The company also encourages best practice sharing by enabling managers and employees to share success stories through multiple communication channels: the chairman’s blog and regular executive and business council meetings, webcasts, corporate emails, fliers, in-house magazines, and large-scale
town-hall meetings. The company has also put in place online work systems such as HR tools and internal channels of communication to improve transparency, individual employee
performance, and efficiency in communications.

Scoring Impressive Successes

HPCL’s dedication to strategy execution has delivered impressive results in the five years since the company adopted the BSC. Revenue more than doubled, the company’s retail network grew almost 30%, and dealer supply time (the time between receipt of a purchase order and shipment) shrank from 24 hours to just
two hours for high-volume “category A” dealers. Refinery project delays decreased from as long as 24 months to on-time performance, and new-employee attrition fell by more than 40%.
Equally remarkable, when major government-owned Indian companies went on strike during January 2009 to protest a delay in pay increases, HPCL officers declined to join them. The company
worked around the clock during the three days of the strike to serve customers, staving off what could have turned into a complete shutdown of India’s transportation infrastructure. Grateful customers praised HPCL for helping them continue to operate during the strike—giving the company a powerful edge
over rivals in instilling customer trust and faith. A dizzying array of awards, domestic and global, further testifies to the company’s success. For example, HPCL became the only Indian aviation fuel company to win the Golden Peacock award for environmental management. And in 2008, it won the NDTV Profit Business Leadership Award, given to companies that have fueled the Indian economy and nurtured excellence. It has won national training and marketing awards, and over several years was named best employer in India by Hewitt Associates.Notes Balakrishnan, who retired in August 2010, “The Balanced
Scorecard has become the method for communicating and implementing change as we become a more customer-focused learning organization.” His successor, Shri S. Roy Choudhury, former director of marketing and BSC program head—and a fervent believer in the impact of learning and growth and
internal process perspective objectives on customer and financial outcomes—has oriented the organization toward holistic measurement systems.

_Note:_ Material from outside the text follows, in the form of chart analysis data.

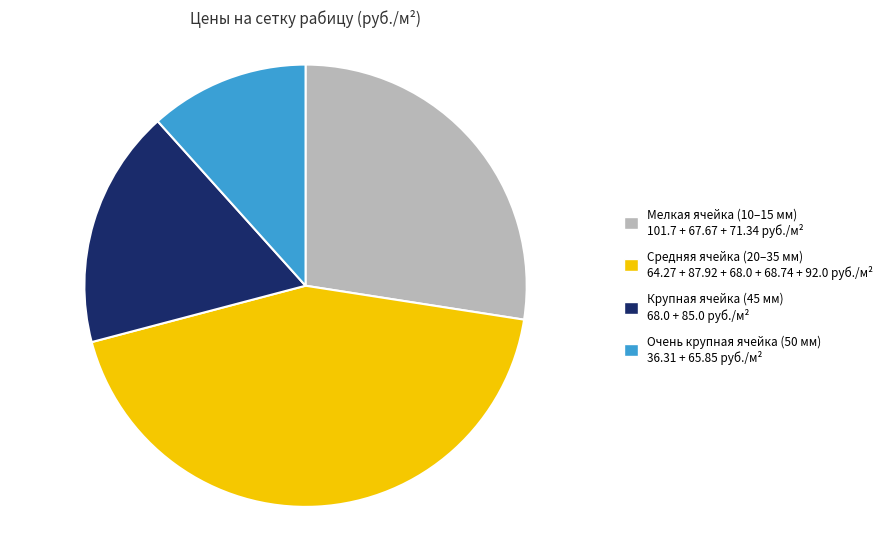

How many segments does this pie chart have?

4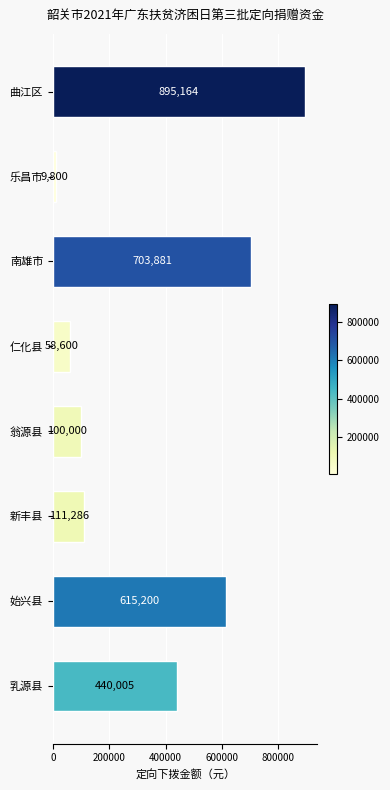

Are the bars horizontal?

Yes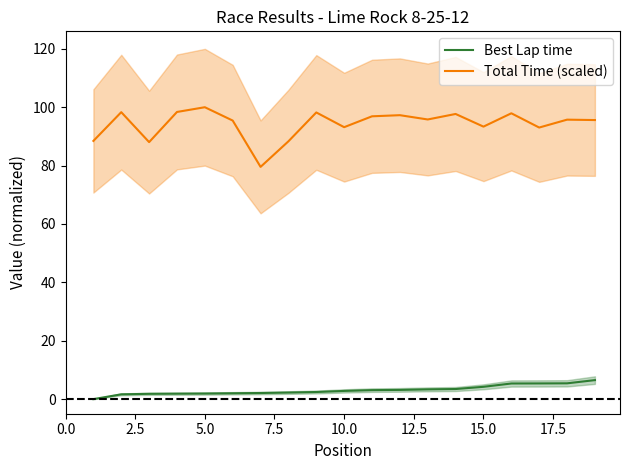

Which series has the widest spread of values?

Total Time (scaled)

(All results from 2004–2009)

• Revenue jumped from approximately $14.4 billion
(Rs 652.2 billion) to approximately $25 billion.

• The number of retail stations increased from 6,667 to
8,539—a jump of almost 30%.

• Turnover of new hires decreased from 11% to 6%.

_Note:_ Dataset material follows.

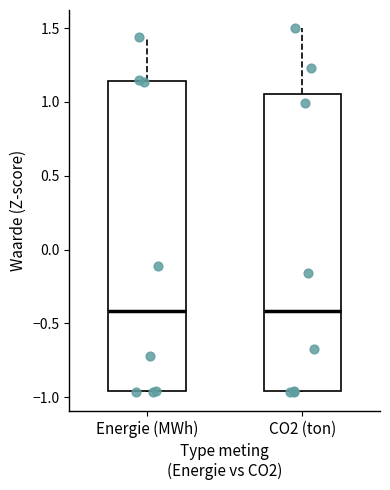

Which box is the tallest, from its lower edge to its upper edge?

Energie (MWh)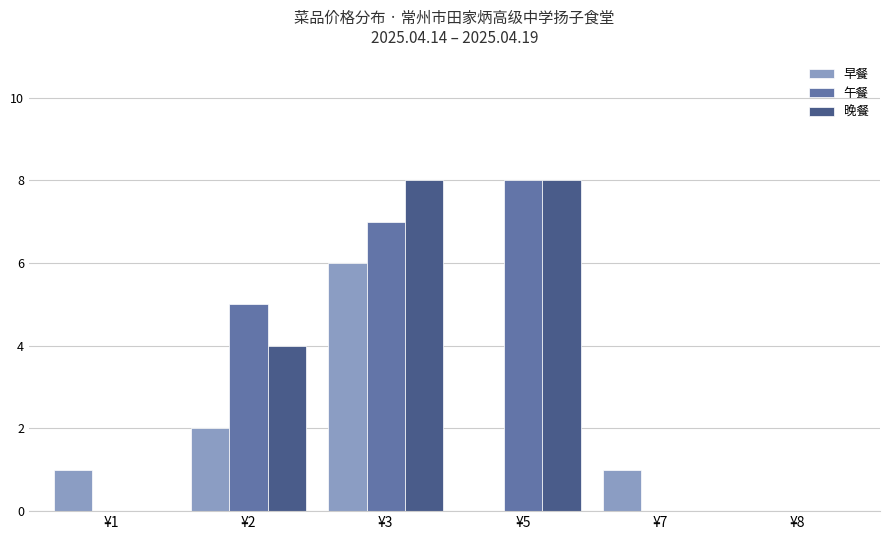

Is it true that 晚餐 equals 8 at ¥3?

True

• Project delays fell from as long as 24 months to on time.

• New pipeline throughput in 2010 was 11.95 million
metric tons (MMT), compared with 6.14 MMT in 2003–04;
and the length of HPCL’s own pipeline (i.e., excluding
joint venture pipelines) grew from some 730 kilometers
to 2,130 kilometers.
Execution Premium
• Integrating BSC reporting software with the company’s
existing enterprise resource planning platform.

• Continuing to train newly hired managers in the BSC
methodology.

• Holding vision-building workshops.

• Revisiting strategy maps at least quarterly to ensure
alignment of objectives and initiatives.

• Reviewing and refreshing individual Balanced
Scorecards to conform to strategy map and BSC
changes.
Future Focus
1 HPCL currently has nine joint ventures and two subsidiaries in such businesses as manufacturing and marketing specialized bitumen emulsion, underground LPG
storage, and distributing and marketing environmentally friendly fuels.

2 Shared Vision is one of the five disciplines of a learning organization defined by Peter Senge in his book The Fifth Discipline. The remaining disciplines are,

Team Learning, Personal Mastery, Mental Models, and Systems Thinking.